Maybe if people stuck to inviting those who mean something to them and actually know them, instead of all and sundry in order to increase numbers and funds, they wouldn't have the whole gift problem.

toddlerwrangler · 28/08/2012 08:43

It's not tiresome, but it gets embarrassing:

What would yob like for the wedding?
That's a lovely offer but we are all set up at home thanks.
Oh NO, we MUST get you something.
Honestly, we are fine, just come and have fun.
(guest getting cross) well I want to get you something so can you have a think and let me know?
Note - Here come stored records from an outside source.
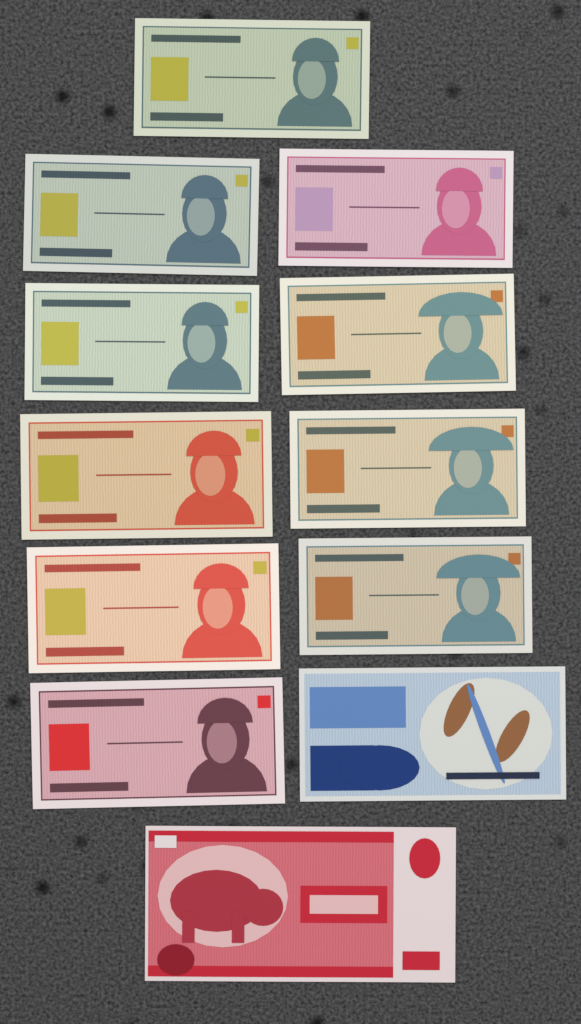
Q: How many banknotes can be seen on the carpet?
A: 12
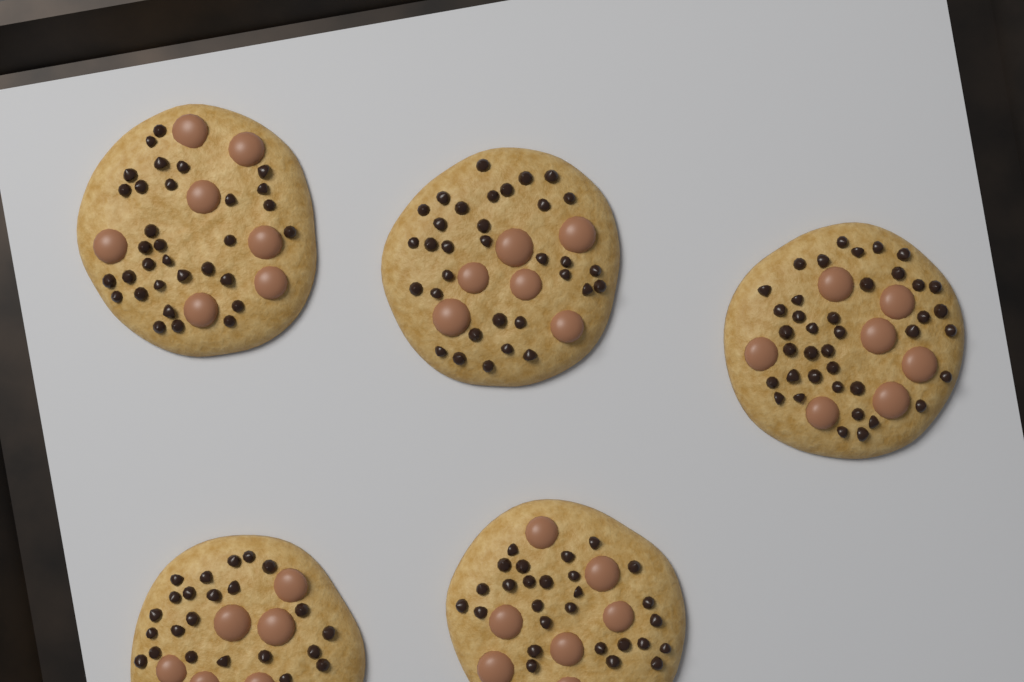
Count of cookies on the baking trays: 5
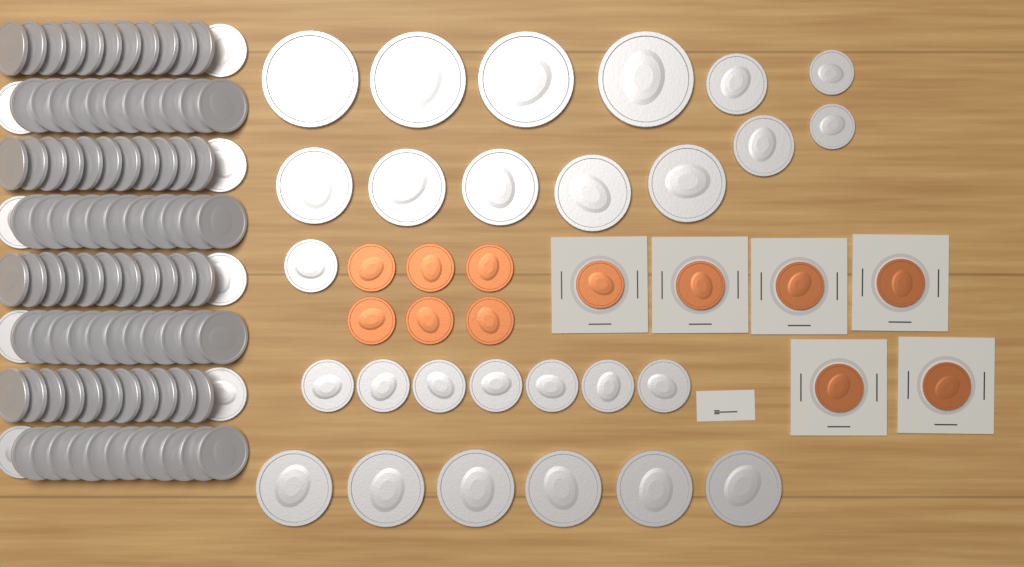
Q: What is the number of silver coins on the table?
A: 123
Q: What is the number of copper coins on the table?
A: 12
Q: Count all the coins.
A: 135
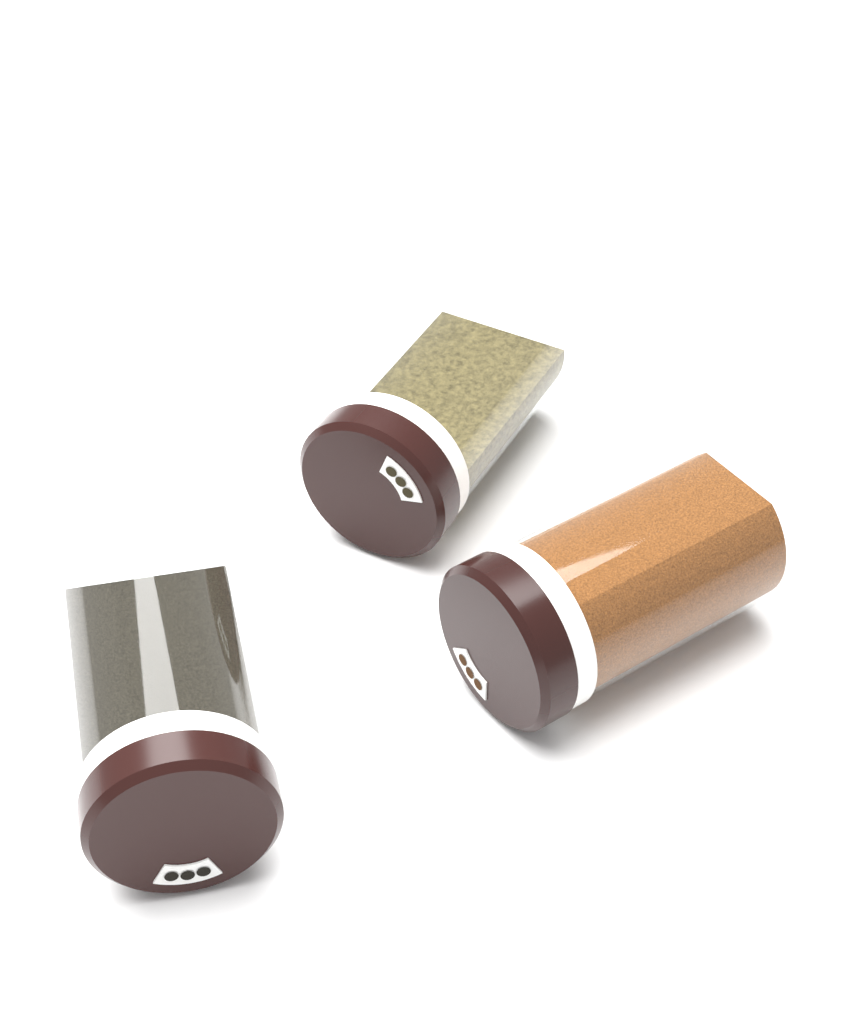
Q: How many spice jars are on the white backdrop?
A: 3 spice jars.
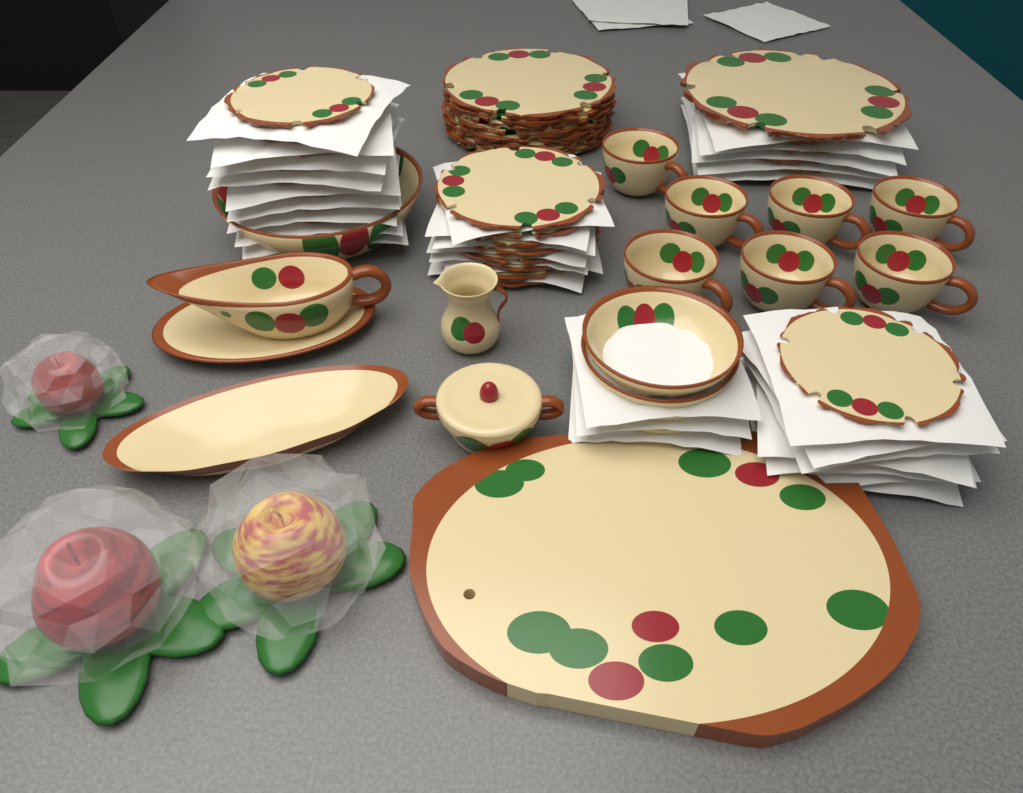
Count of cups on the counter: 7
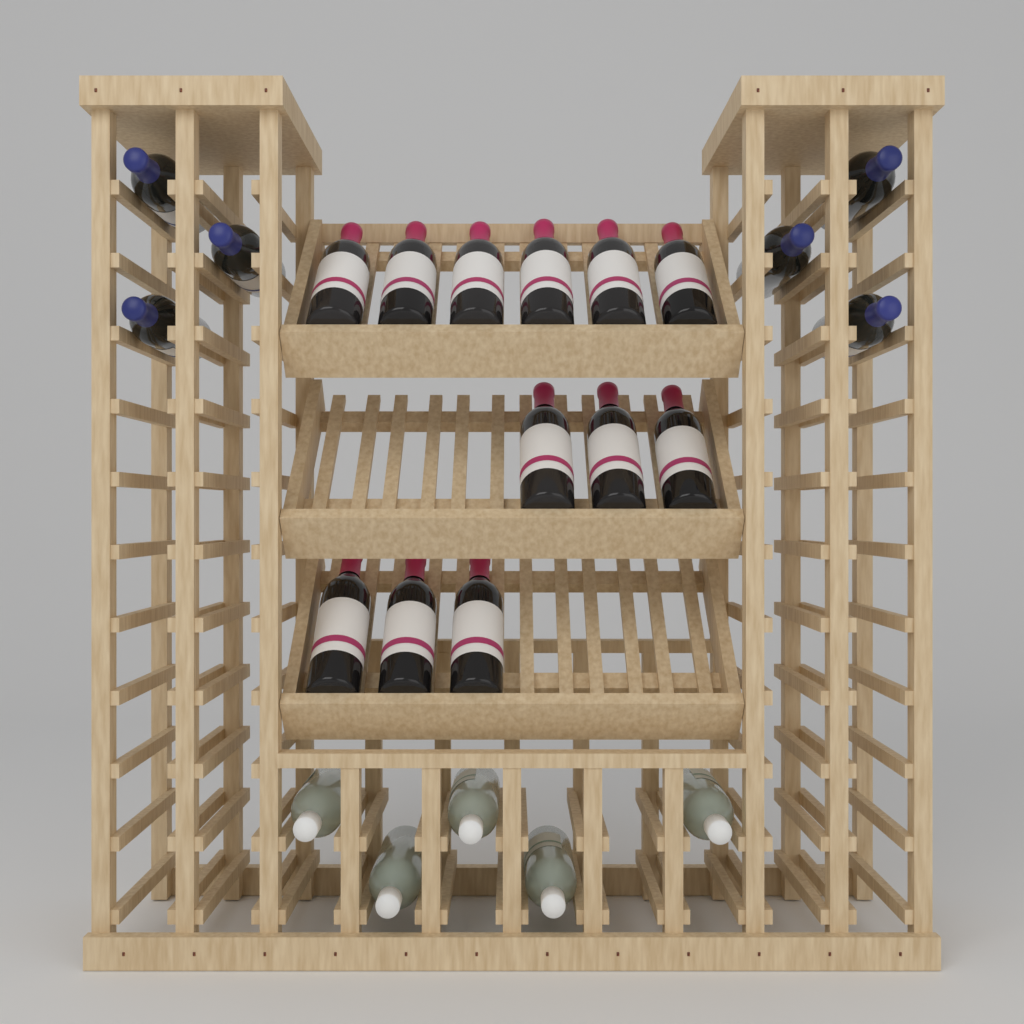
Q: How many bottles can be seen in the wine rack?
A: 23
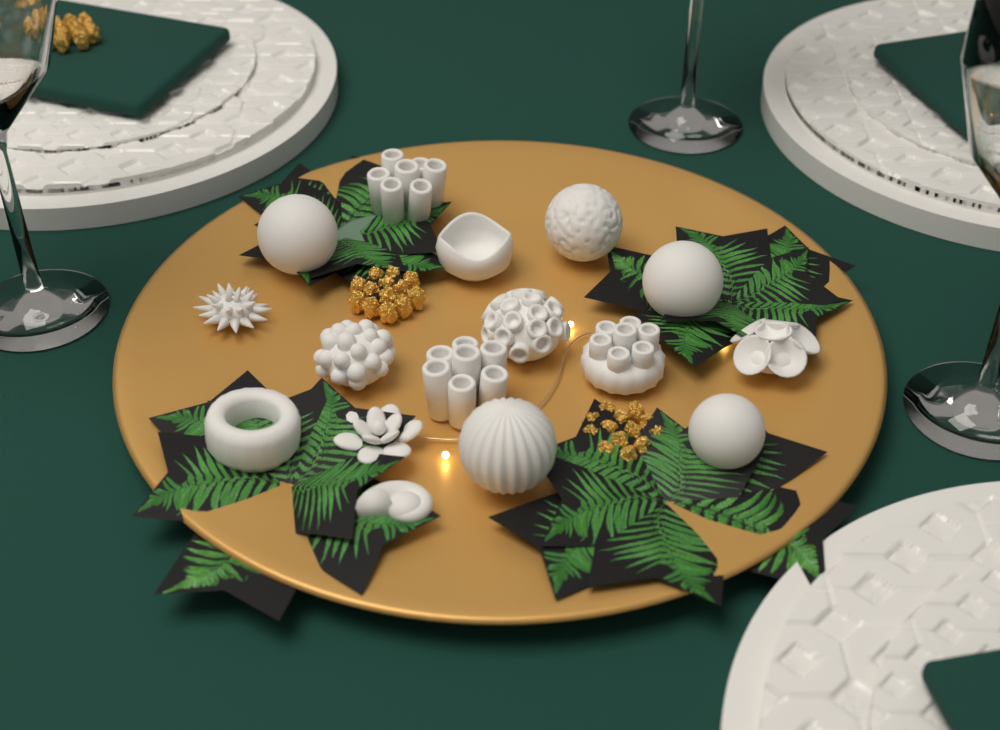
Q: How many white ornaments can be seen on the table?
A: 16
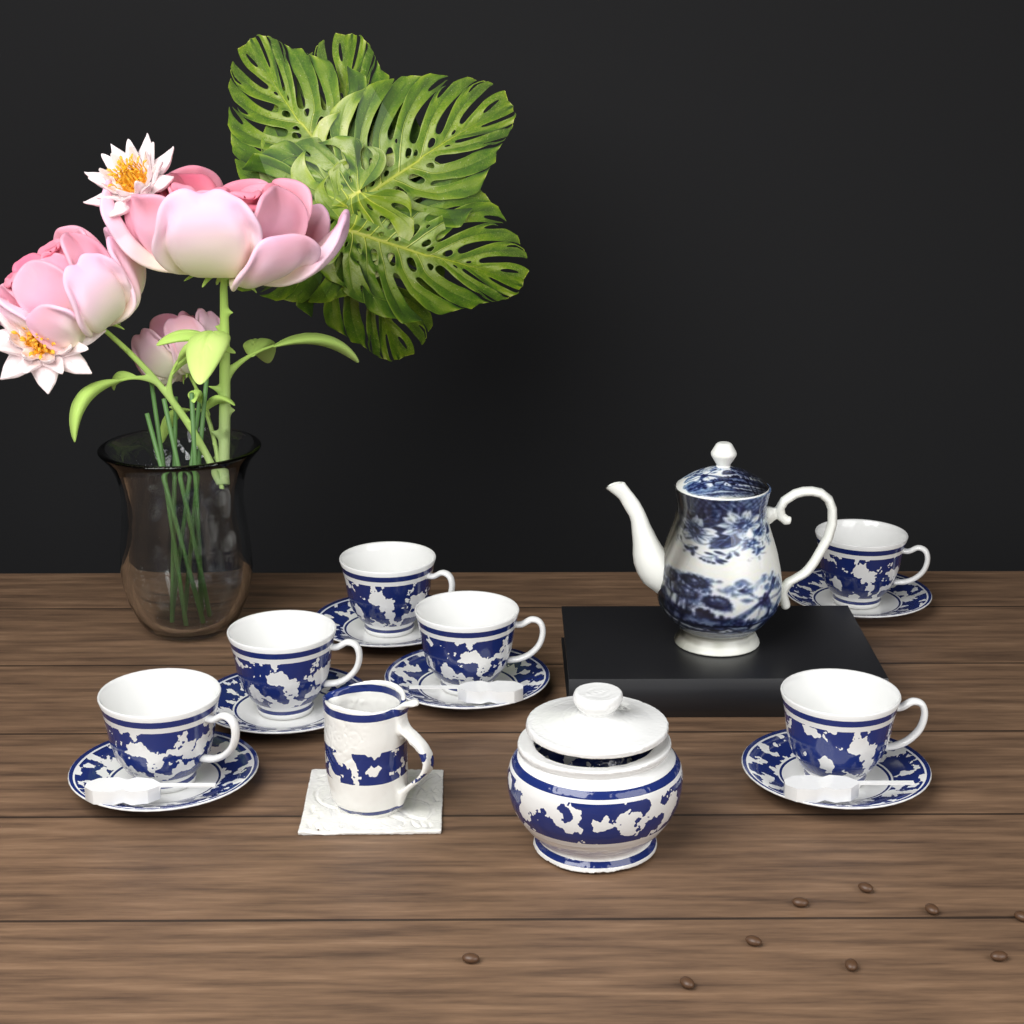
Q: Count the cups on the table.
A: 6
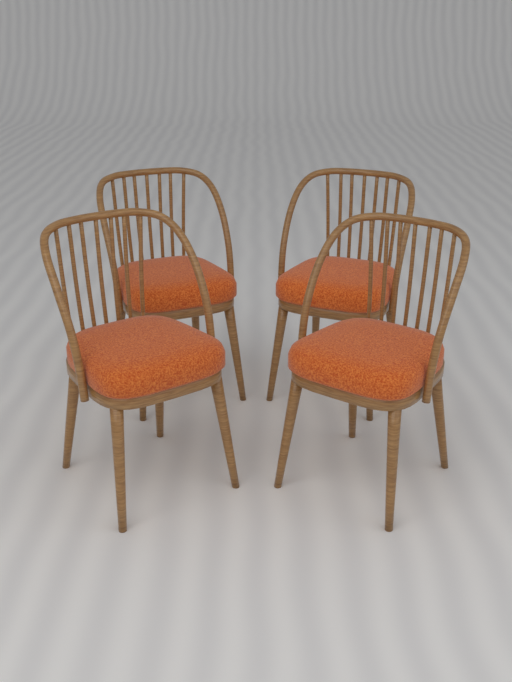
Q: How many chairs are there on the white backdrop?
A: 4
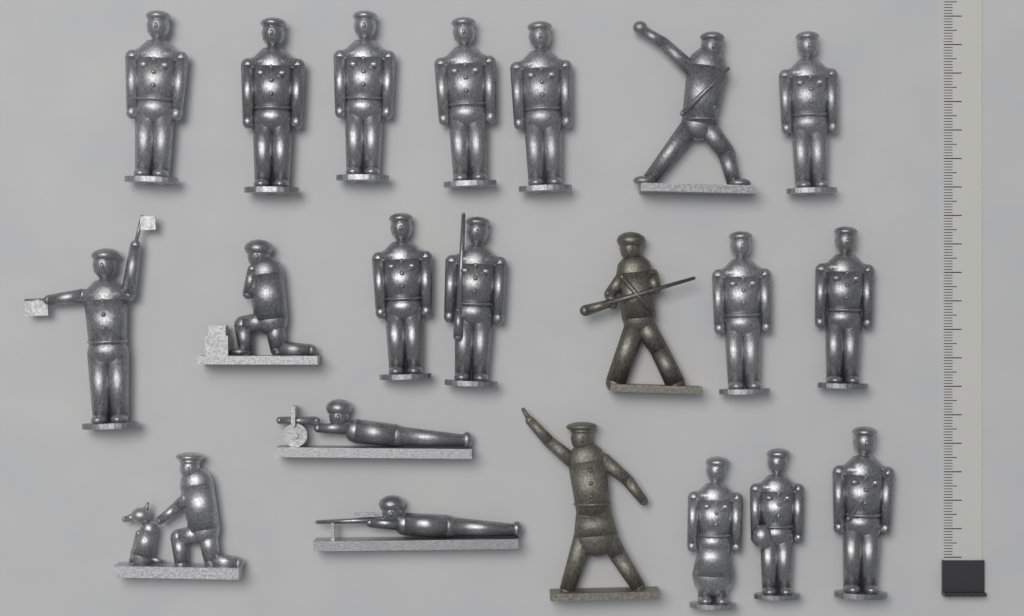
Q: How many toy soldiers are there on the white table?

X 100. For the hell of it? When you can easily pop a note in that saves guests the hassle of contacting bride/groom, that saves bride/groom the awkwardness of the above and clearly says these are ideas IF you were thinking of a gift. I'd never think of a gift list as a set of demands, just suggestions for those who want a gift?

On a side note, glassofrose, I would gladly contribute to a first family holiday as a baby gift. I'd be pleased as punch to have contributed to the lifelong memories a family holiday brings!

toddlerwrangler · 28/08/2012 08:43

Oops, double post, sorry!

toddlerwrangler · 28/08/2012 08:52

But how many notes say 'we want money' compared to 'if you were thinking of getting us a gift then as a suggestion xxx would be appreciated'.

Again, it is a case of interpretation. Some view gift lists as a list of demands, others view it as a list of suggestions. I have had the is argument on a horse forum I regularly use. One member I clash with regularly gets very het up about manners and doing things 'because'. Her arguemrnt is that she may want to pass on a small piece of family jewellery or similar. My response is that does anyone really believe that if the gave a sentimental gift in place of a guest list/ cash request it would be sneered at? I would have been over the moon with such a gift!

expatinscotland · 28/08/2012 08:53

It's the same thing, making an assumption about gifts when you issue an invitation. 'Come on over for dinner, but since it's the norm to bring something, I'd like some money, I already have plates, napkins, wine glasses and cutlery.'

exoticfruits · 28/08/2012 08:55

I agree expat-it is exactly the same.

captainhastings · 28/08/2012 08:56

I just cannot understand the mentality of someone who is getting married and has realised that they do not need help setting up a home, but are so desperate to cash in they ask people to pay for a holiday.